Problem details |
The entries that follow should come back exactly, with no pictures among them.
Data to process section start
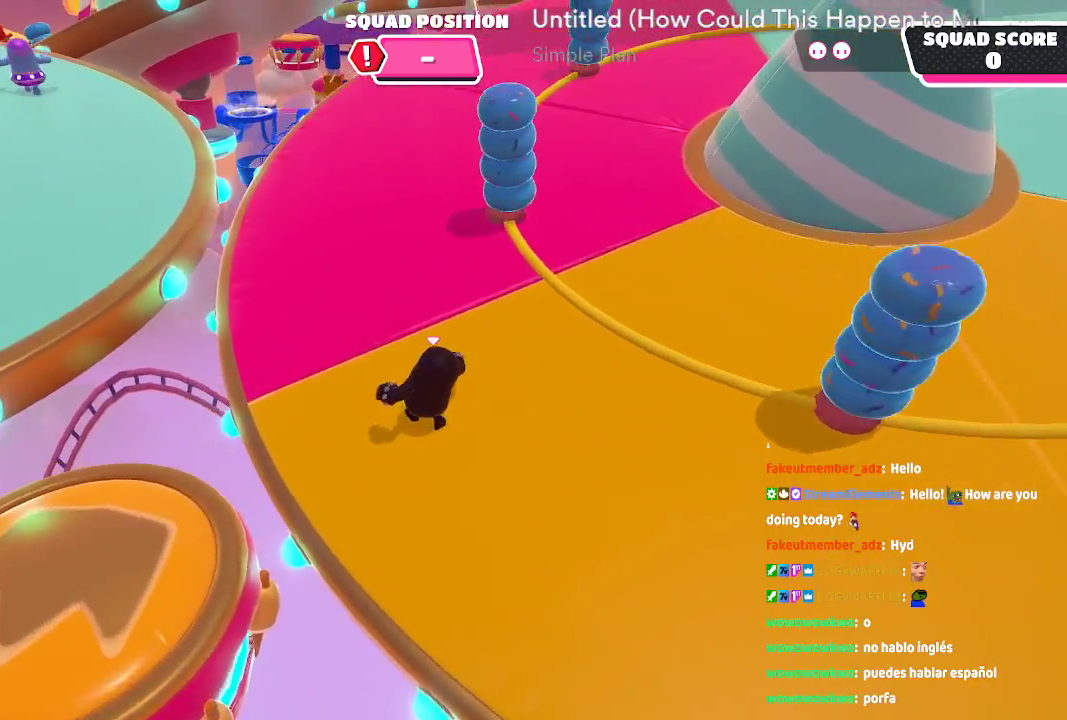
Gameplay with a controller (Xbox layout); each line is a JSON object with the inputs held at the frame after it (dt_ms = milliseconds from this image to that frame). "events" lists button and stick changes between this image and that frame as [ms after this image, input, new state], when the widget could be followed in between. Not read: L1 L2 L3 R1 R2 R3.
{"dt_ms": 1000, "buttons": [], "left_stick": "up", "right_stick": "center", "events": [[83, "left_stick", "up"]]}
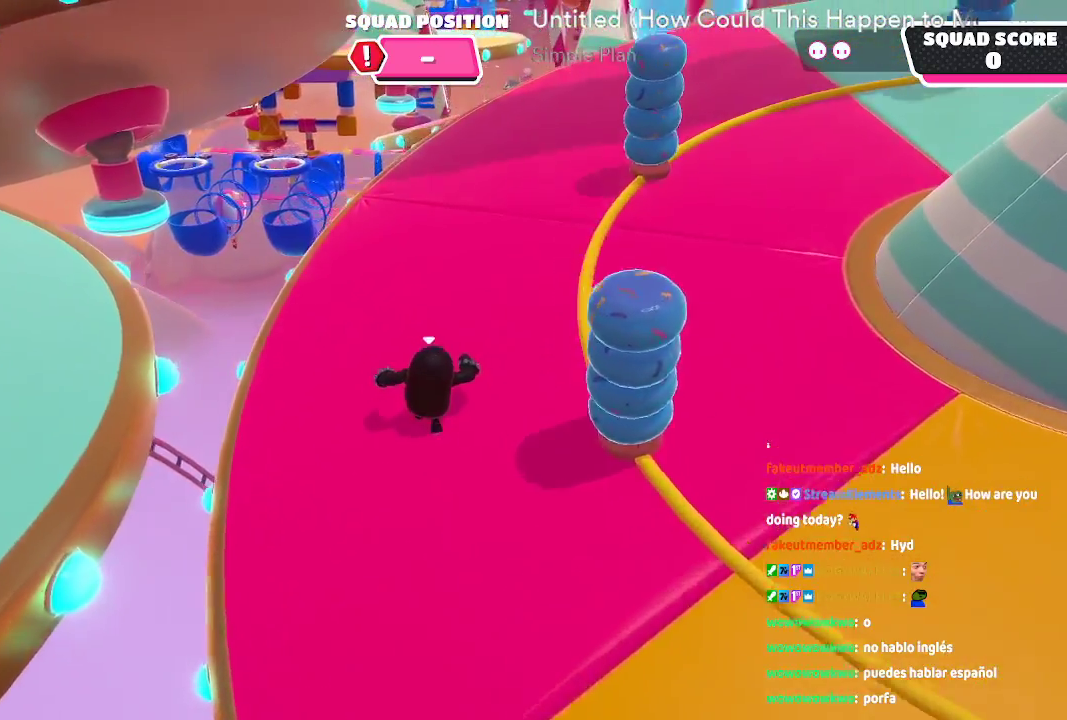
{"dt_ms": 500, "buttons": [], "left_stick": "up", "right_stick": "right", "events": [[467, "right_stick", "right"]]}
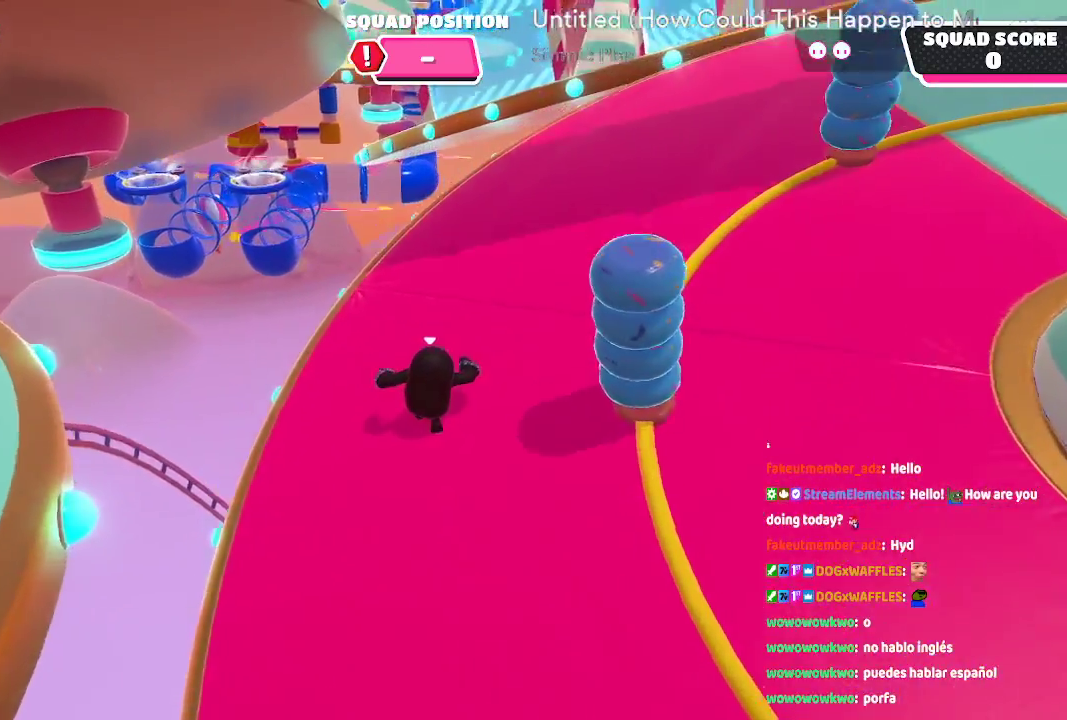
{"dt_ms": 500, "buttons": [], "left_stick": "up", "right_stick": "center"}
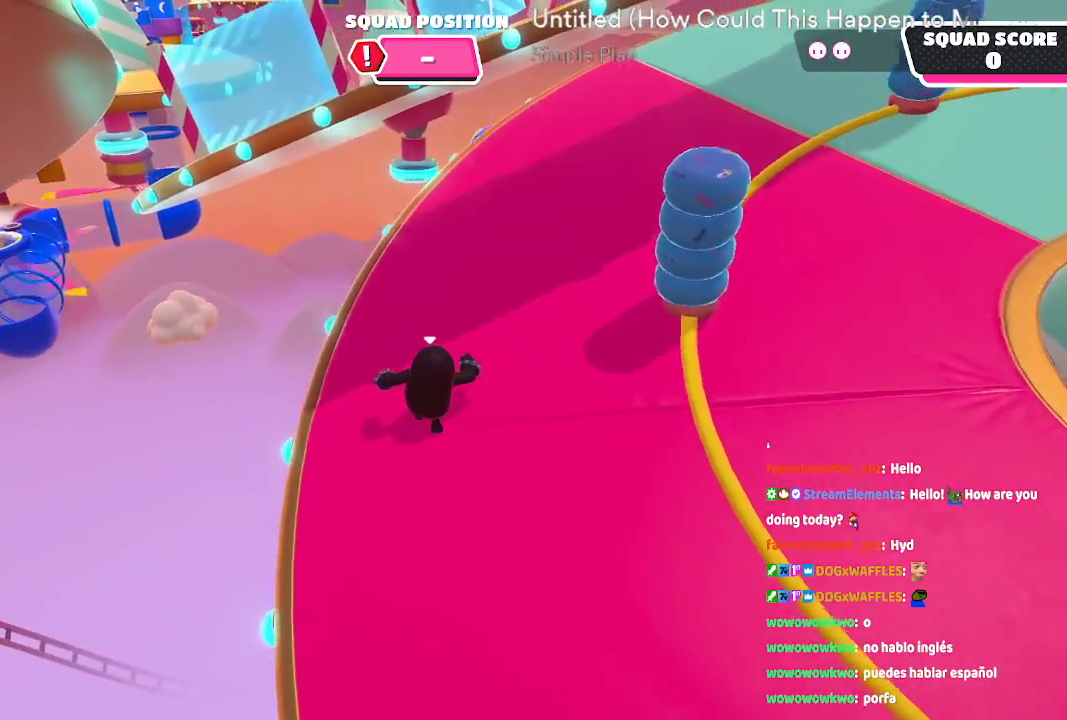
{"dt_ms": 500, "buttons": [], "left_stick": "up-right", "right_stick": "center", "events": [[83, "left_stick", "up-right"]]}
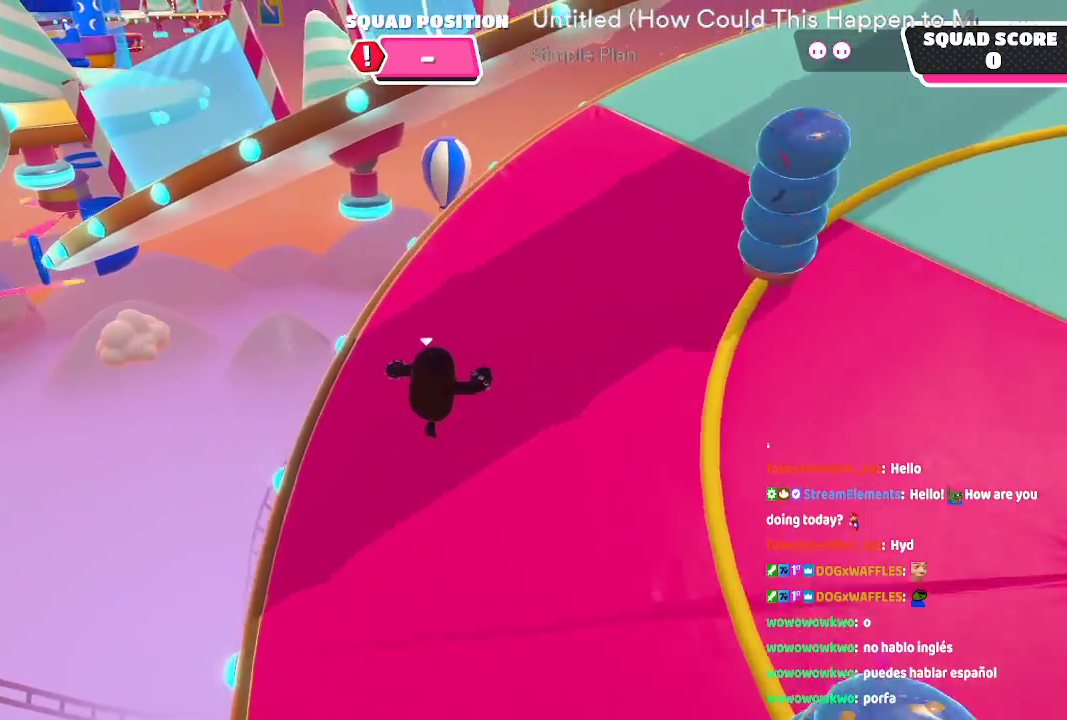
{"dt_ms": 500, "buttons": [], "left_stick": "up-right", "right_stick": "center", "events": []}
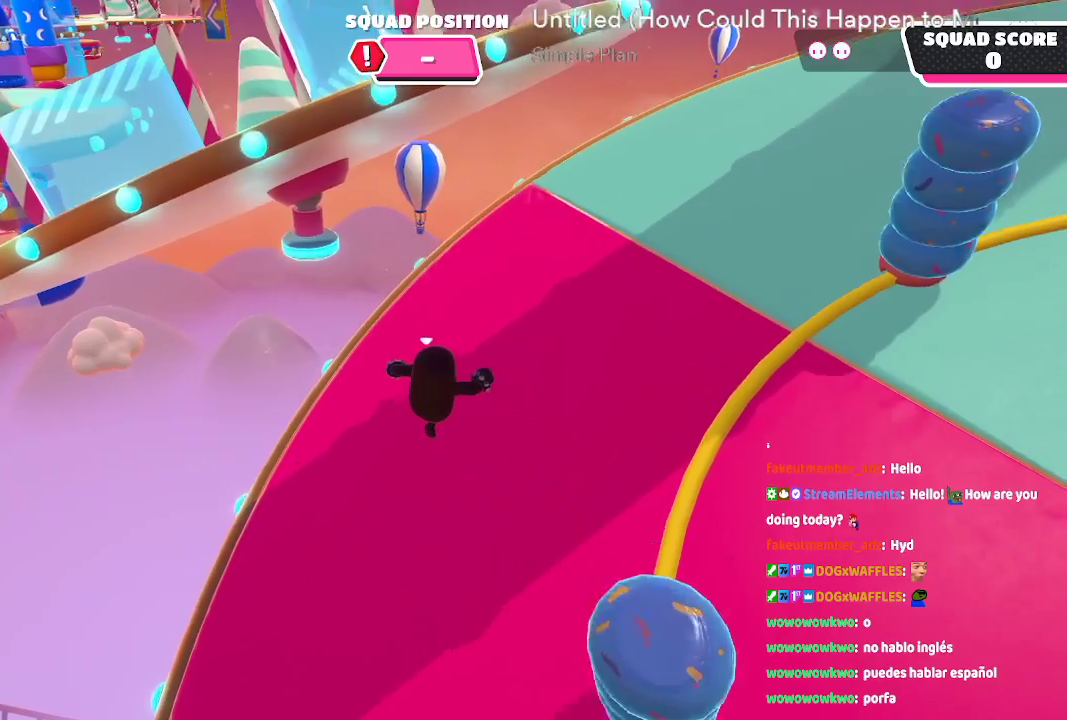
{"dt_ms": 500, "buttons": [], "left_stick": "up-right", "right_stick": "center", "events": []}
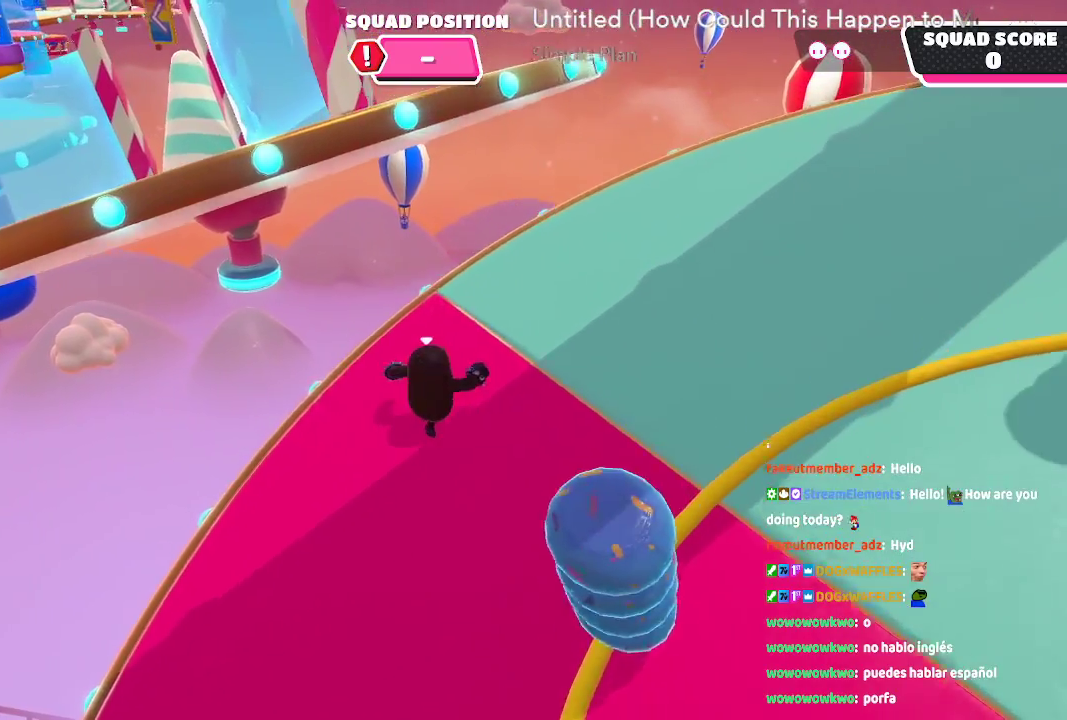
{"dt_ms": 500, "buttons": [], "left_stick": "up-right", "right_stick": "center"}
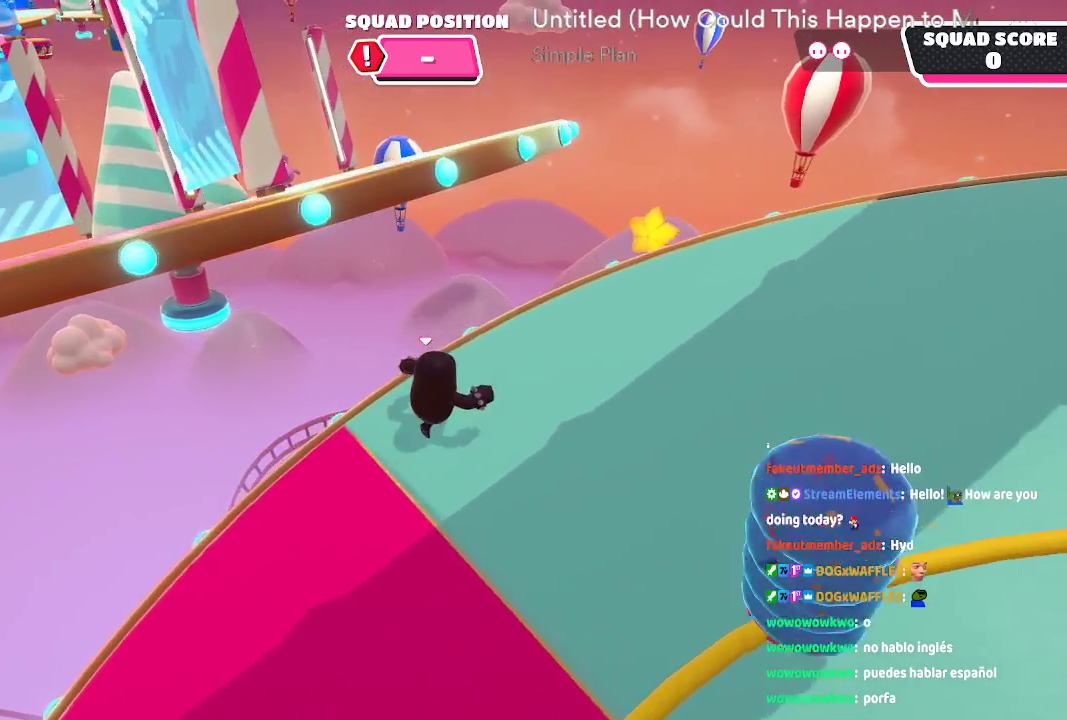
{"dt_ms": 500, "buttons": [], "left_stick": "right", "right_stick": "center", "events": [[17, "left_stick", "right"]]}
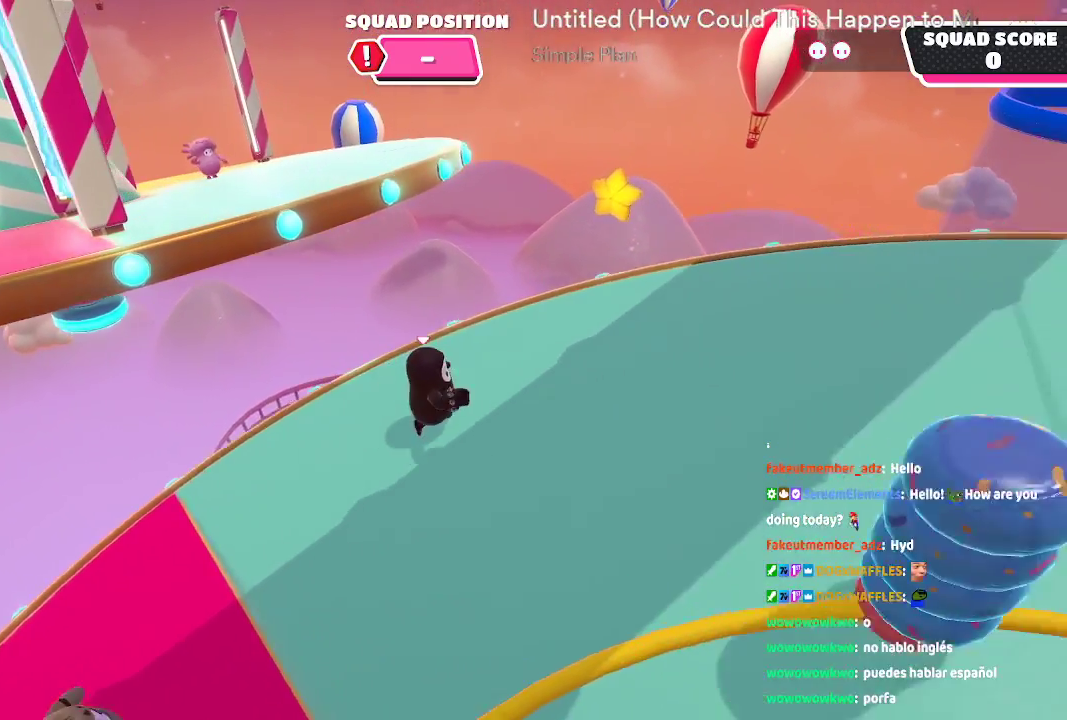
{"dt_ms": 1000, "buttons": [], "left_stick": "up-left", "right_stick": "center", "events": [[17, "left_stick", "center"], [633, "left_stick", "up-left"]]}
Data to process section end
Task response |
Gameplay with a controller (Xbox layout); each line is a JSON object with the inputs held at the frame after it (dt_ms = milliseconds from this image to that frame). "events" lists button and stick changes between this image and that frame as [ms after this image, input, new state], when the widget could be followed in between. Not read: L1 L2 L3 R1 R2 R3.
{"dt_ms": 1000, "buttons": [], "left_stick": "up", "right_stick": "center", "events": [[83, "left_stick", "up"]]}
{"dt_ms": 500, "buttons": [], "left_stick": "up", "right_stick": "right", "events": [[467, "right_stick", "right"]]}
{"dt_ms": 500, "buttons": [], "left_stick": "up", "right_stick": "center"}
{"dt_ms": 500, "buttons": [], "left_stick": "up-right", "right_stick": "center", "events": [[83, "left_stick", "up-right"]]}
{"dt_ms": 500, "buttons": [], "left_stick": "up-right", "right_stick": "center", "events": []}
{"dt_ms": 500, "buttons": [], "left_stick": "up-right", "right_stick": "center", "events": []}
{"dt_ms": 500, "buttons": [], "left_stick": "up-right", "right_stick": "center"}
{"dt_ms": 500, "buttons": [], "left_stick": "right", "right_stick": "center", "events": [[17, "left_stick", "right"]]}
{"dt_ms": 1000, "buttons": [], "left_stick": "up-left", "right_stick": "center", "events": [[17, "left_stick", "center"], [633, "left_stick", "up-left"]]}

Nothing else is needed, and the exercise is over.